**To-do item A:**
For the passage on causal theories, decide whether each statement agrees with it: (i) the theories remain scientific because they allow predictions; (ii) checking other correlations is the only way to decide whether C is a reasonable cause; (iii) more books at home is given as an example of C. Answer yes or no for each, quoting the words of the passage that settle it.
**To-do item B:**
Quote the passage on causal theories word for word, starting at "But even if" and ending at "a higher IQ.".
**To-do item C:**
According to the passage on causal theories, how can the theory that some C is the cause of the correlation be tested?
Source passage: Begin
Of course, this example may be an unfortunate choice, because the various causal theories used to explain this correlation have a strong ideological background, so one may doubt that they are scientific theories. At least in some completely objective, idealized science, one may argue, these theories should be rejected as unscientific.

But even if these theories may be attractive to people with certain ideological backgrounds, they remain scientific. Because they allow to make predictions. The theory that some C is the cause of the correlation can be tested by considering various constellations where C is absent or present. Ok, this part is reducible to correlations: The theory leads to predictions about other correlations.

But this is not the only way to decide if C is a reasonable cause. There should be, in this case, a reasonable causal explanation, that means, a mechanism which explains why C, say more books at home, can lead to a higher IQ.
Source passage: End
Data listing: Begin
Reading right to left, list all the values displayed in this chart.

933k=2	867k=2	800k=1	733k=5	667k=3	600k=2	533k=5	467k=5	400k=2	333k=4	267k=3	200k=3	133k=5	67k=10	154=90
Data listing: End
Data listing: Begin
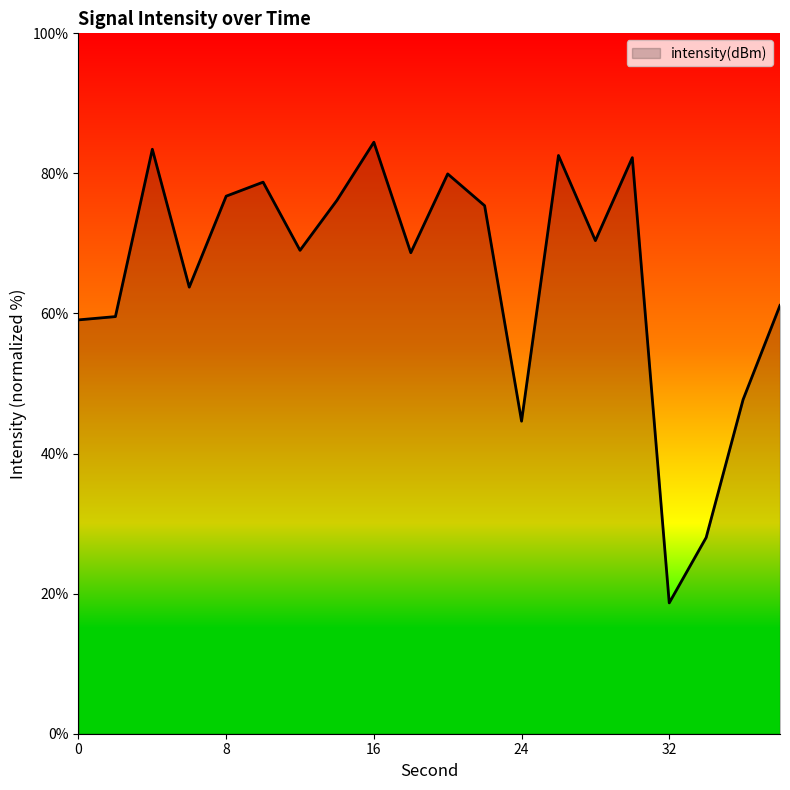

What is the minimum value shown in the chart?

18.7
Data listing: End
**Exercise result A:**
(i) Yes: "they remain scientific. Because they allow to make predictions."
(ii) No: "But this is not the only way to decide if C is a reasonable cause."
(iii) Yes: "say more books at home"

**Exercise result B:**
But even if these theories may be attractive to people with certain ideological backgrounds, they remain scientific. Because they allow to make predictions. The theory that some C is the cause of the correlation can be tested by considering various constellations where C is absent or present. Ok, this part is reducible to correlations: The theory leads to predictions about other correlations.

But this is not the only way to decide if C is a reasonable cause. There should be, in this case, a reasonable causal explanation, that means, a mechanism which explains why C, say more books at home, can lead to a higher IQ.

**Exercise result C:**
By considering various constellations where C is absent or present.